**REQUIRED ACTION:** A word-for-word copy of the records below is needed, without the images.
★ ★ ★ ★ ★ ★ ★
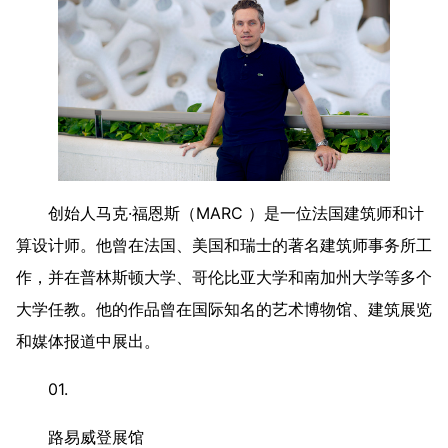
创始人马克·福恩斯（MARC ）是一位法国建筑师和计
算设计师。他曾在法国、美国和瑞士的著名建筑师事务所工
作，并在普林斯顿大学、哥伦比亚大学和南加州大学等多个
大学任教。他的作品曾在国际知名的艺术博物馆、建筑展览
和媒体报道中展出。
01.
路易威登展馆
★ ★ ★ ★ ★ ★ ★
**REPLY:**
创始人马克·福恩斯（MARC ）是一位法国建筑师和计
算设计师。他曾在法国、美国和瑞士的著名建筑师事务所工
作，并在普林斯顿大学、哥伦比亚大学和南加州大学等多个
大学任教。他的作品曾在国际知名的艺术博物馆、建筑展览
和媒体报道中展出。
01.
路易威登展馆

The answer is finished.